Britain’s first-ever Public Health Minister, Tessa Jowell, laid out a vision in 1998 for improving the health of the population that saw stakeholders – including communities – agreeing to work together. Moving from vision to practise is never easy, and the first major attempt at improving population health in 2008 relied not on stakeholder agreements, but on a conventional service approach, with the introduction of the NHS Health Check.
This service has persisted for over a decade but is at risk of becoming solely triage for patients. However, it can still provide a platform for reforms that would promote the health of the population via stakeholder agreements and that would elevate individuals and communities from passive recipients of a service into citizens and organisations who are engaged and involved in their own health and that of others.
One idea is to convert the typical practise nurse who performs health checks into someone who also undertakes community development work. Citizens coming in for checks would be encouraged not only to improve their own health but also to work for their community on such goals. Some citizens would then become health champions. The rapid recruitment of 750,000 volunteer champions of the NHS at the beginning of the COVID-19 pandemic suggests that there are many people who would want actively to aid their fellow citizens’ in preventing disease.
Imagine health champions (recruited at an NHS Health Check and supported by the nurse / community development worker) who are members of football fan clubs. They might undertake to improve their fitness and lose weight alongside their fellow fans at the club (regardless of whether they have had a health check).

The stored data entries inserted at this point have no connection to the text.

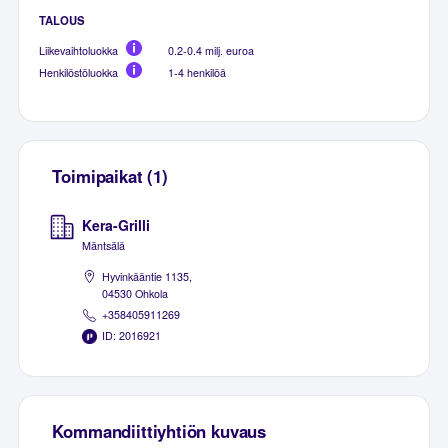
TALOUS
Liikevaihtoluokka
0.2-0.4 milj. euroa
Henkilöstöluokka
1-4 henkilöä
Toimipaikat (1)
Kera-Grilli
Mäntsälä
Hyvinkääntie 1135,
04530 Ohkola
+358405911269
ID: 2016921
Kommandiittiyhtiön kuvaus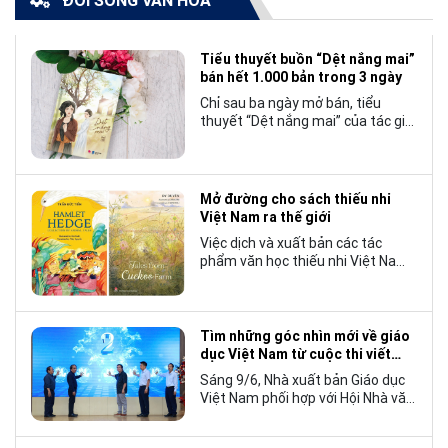
ĐỜI SỐNG VĂN HÓA
Tiểu thuyết buồn “Dệt nắng mai”
bán hết 1.000 bản trong 3 ngày
Chỉ sau ba ngày mở bán, tiểu
thuyết “Dệt nắng mai” của tác giả
Nhật Lãng đã tạo nên một hiện
tượng đáng chú ý trong làng văn
chương trẻ khi cán mốc 1.000 bản
tiêu thụ.
Mở đường cho sách thiếu nhi
Việt Nam ra thế giới
Việc dịch và xuất bản các tác
phẩm văn học thiếu nhi Việt Nam
bằng tiếng Anh không chỉ mở rộng
cơ hội tiếp cận cho độc giả quốc
tế, mà còn góp phần đưa những
câu chuyện mang đậm bản sắc
Tìm những góc nhìn mới về giáo
văn hóa Việt Nam bước ra thế giới.
dục Việt Nam từ cuộc thi viết
“Trang sách và Mái trường”
Sáng 9/6, Nhà xuất bản Giáo dục
Việt Nam phối hợp với Hội Nhà văn
Việt Nam tổ chức lễ phát động
cuộc thi viết về “Trang sách và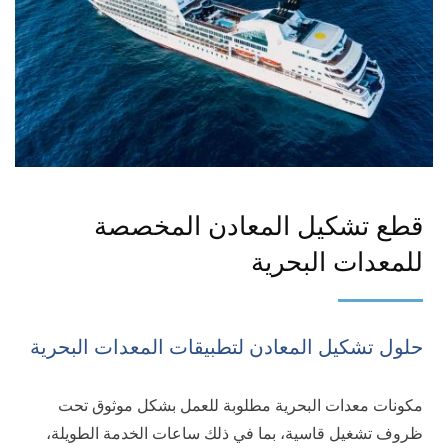
قطع تشكيل المعادن المخصصة
للمعدات البحرية
حلول تشكيل المعادن لتطبيقات المعدات البحرية
مكونات معدات البحرية مطلوبة للعمل بشكل موثوق تحت
ظروف تشغيل قاسية، بما في ذلك ساعات الخدمة الطويلة،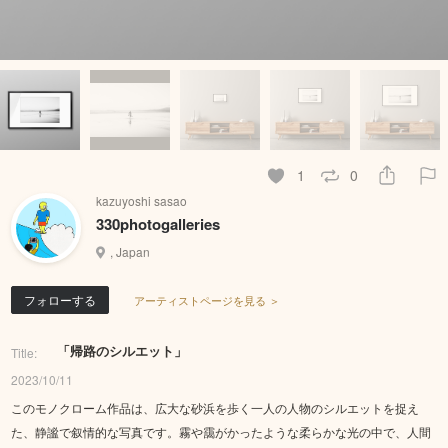
1
0
kazuyoshi sasao
330photogalleries
, Japan
フォローする
アーティストページを見る ＞
「帰路のシルエット」
Title:
2023/10/11
このモノクローム作品は、広大な砂浜を歩く一人の人物のシルエットを捉え
た、静謐で叙情的な写真です。霧や靄がかったような柔らかな光の中で、人間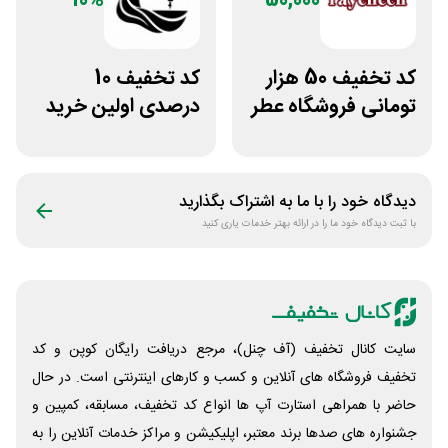
10%
50,000
کد تخفیف 50 هزار
کد تخفیف 10
تومانی فروشگاه عطر
درصدی اولین خرید
و ادکلن رایحه
لباس تولیدیتو
دیدگاه خود را با ما به اشتراک بگذارید
با ثبت دیدگاه خود ما را در ارائه بهتر خدمات یاری کنید
سایت کانال تخفیف (آف چنل)، مرجع دریافت رایگان کوپن و کد
تخفیف فروشگاه های آنلاین و کسب و‌ کارهای اینترنتی است. در حال
حاضر با همراهی استارت آپ ها انواع کد تخفیف، مسابقه، کمپین و
جشنواره های صدها برند معتبر، اپلیکیشن و مراکز خدمات آنلاین را به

The club is encouraged to support this because the fans want to bring their families and friends along too. Thus, the health check has become a tool simultaneously for improving health, for community development, and for building a local business.
The technical business of health improvement is ‘risk reduction’. This means I need to know, as quickly and as precisely as possible, that I am being successful in minimising my risk factors for the common long-term conditions. I need regular testing of my ‘risk biomarkers’ with my test results stored safely. These risk biomarkers are simply molecules in our bodies where a change in structure or concentration is robustly associated with decreasing risk of, say, diabetes.

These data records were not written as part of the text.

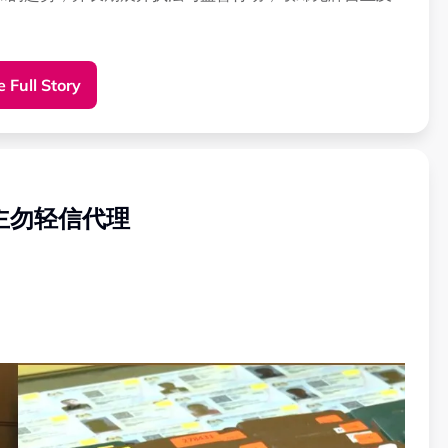
本地配偶名义申请商业执照经营生意，即使实际经营者是
 Full Story
照而假结婚。”
合法执照，而登记人正是本地配偶，使执法难度进一步增
主勿轻信代理
期外籍人士经营小生意的问题备受社会关注。
们（外劳）非常清楚如何利用现有法律框架运作，这也是让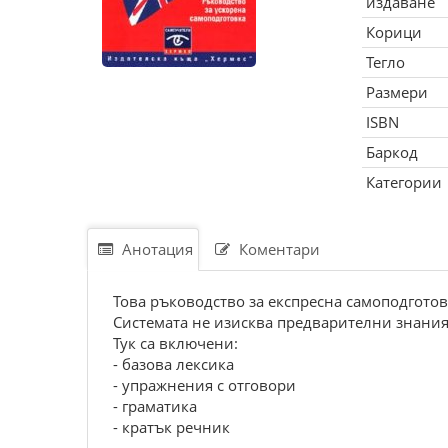
издаване
Корици
Тегло
Размери
ISBN
Баркод
Категории
Анотация
Коментари
Това ръководство за експресна самоподгото
Системата не изисква предварителни знания 
Тук са включени:
- базова лексика
- упражнения с отговори
- граматика
- кратък речник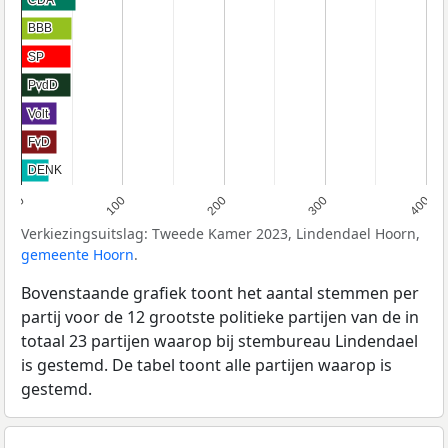
BBB
BBB
SP
SP
PvdD
PvdD
Volt
Volt
FvD
FvD
DENK
DENK
0
100
200
300
400
Verkiezingsuitslag: Tweede Kamer 2023, Lindendael Hoorn,
gemeente Hoorn
.
Bovenstaande grafiek toont het aantal stemmen per
partij voor de 12 grootste politieke partijen van de in
totaal 23 partijen waarop bij stembureau Lindendael
is gestemd. De tabel toont alle partijen waarop is
gestemd.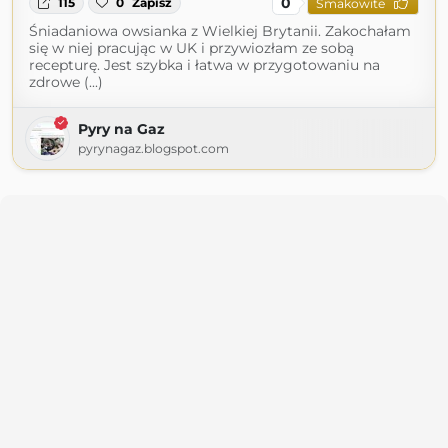
0
115
0
Zapisz
Smakowite
Śniadaniowa owsianka z Wielkiej Brytanii. Zakochałam
się w niej pracując w UK i przywiozłam ze sobą
recepturę. Jest szybka i łatwa w przygotowaniu na
zdrowe (...)
Pyry na Gaz
pyrynagaz.blogspot.com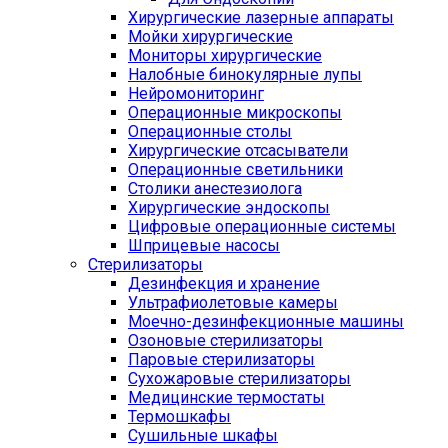
Хирургические лазерные аппараты
Мойки хирургические
Мониторы хирургические
Налобные бинокулярные лупы
Нейромониторинг
Операционные микроскопы
Операционные столы
Хирургические отсасыватели
Операционные светильники
Столики анестезиолога
Хирургические эндоскопы
Цифровые операционные системы
Шприцевые насосы
Стерилизаторы
Дезинфекция и хранение
Ультрафиолетовые камеры
Моечно-дезинфекционные машины
Озоновые стерилизаторы
Паровые стерилизаторы
Сухожаровые стерилизаторы
Медицинские термостаты
Термошкафы
Сушильные шкафы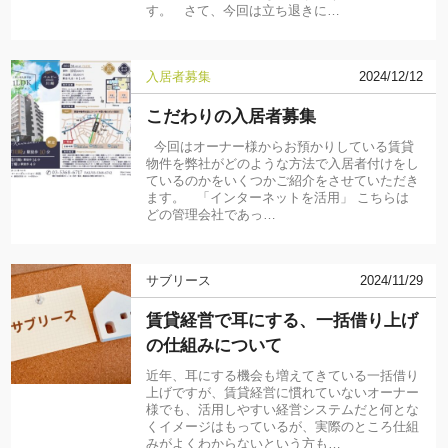
す。 さて、今回は立ち退きに…
入居者募集
2024/12/12
こだわりの入居者募集
今回はオーナー様からお預かりしている賃貸
物件を弊社がどのような方法で入居者付けをし
ているのかをいくつかご紹介をさせていただき
ます。 「インターネットを活用」 こちらは
どの管理会社であっ…
サブリース
2024/11/29
賃貸経営で耳にする、一括借り上げ
の仕組みについて
近年、耳にする機会も増えてきている一括借り
上げですが、賃貸経営に慣れていないオーナー
様でも、活用しやすい経営システムだと何とな
くイメージはもっているが、実際のところ仕組
みがよくわからないという方も…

Little research has been done on such risk biomarkers because work on prevention has been so feeble. However, with the right prevention infrastructure in place, the innovation required should be quick and straightforward. Unsurprisingly, this infrastructure is precisely what is needed to prevent a disaster when the next pandemic strikes. It comprises a national health data management system comparable to what was being built up until 2010 by the NHS Connecting for Health project, plus a biobanking system comparable – but larger – than the UK Biobank project started in 2005.

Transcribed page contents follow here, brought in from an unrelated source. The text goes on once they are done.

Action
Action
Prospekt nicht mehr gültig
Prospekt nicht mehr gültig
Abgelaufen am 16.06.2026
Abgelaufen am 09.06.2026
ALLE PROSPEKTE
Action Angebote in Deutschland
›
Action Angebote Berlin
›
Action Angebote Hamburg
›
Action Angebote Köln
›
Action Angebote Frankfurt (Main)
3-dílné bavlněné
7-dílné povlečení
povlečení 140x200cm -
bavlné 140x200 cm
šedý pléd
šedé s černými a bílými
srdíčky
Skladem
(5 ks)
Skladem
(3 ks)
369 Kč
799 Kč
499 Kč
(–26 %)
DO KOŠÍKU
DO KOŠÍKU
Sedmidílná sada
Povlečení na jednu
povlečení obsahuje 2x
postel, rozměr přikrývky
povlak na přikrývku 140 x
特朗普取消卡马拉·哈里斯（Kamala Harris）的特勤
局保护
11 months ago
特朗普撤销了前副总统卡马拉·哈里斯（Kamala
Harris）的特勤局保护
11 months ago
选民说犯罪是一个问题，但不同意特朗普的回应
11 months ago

Nearly all governments around the world have decided that they need to say that they are following the science in dealing with COVID-19. From the point of view of the way that public policy rationales change over time, the new reliance on evidence makes a welcome change from reliance on either dogma or fantasy. The challenge for public policy thinkers will often be a need for them to brush up on their knowledge of areas of science that are key to public policy, areas such as epidemiology.
Dr Yuille and Prof Ollier are honorary and emeritus members of The University of Manchester’s Centre for Epidemiology. Their forthcoming book, ‘Saving Sick Britain’, is to be published by Manchester University Press.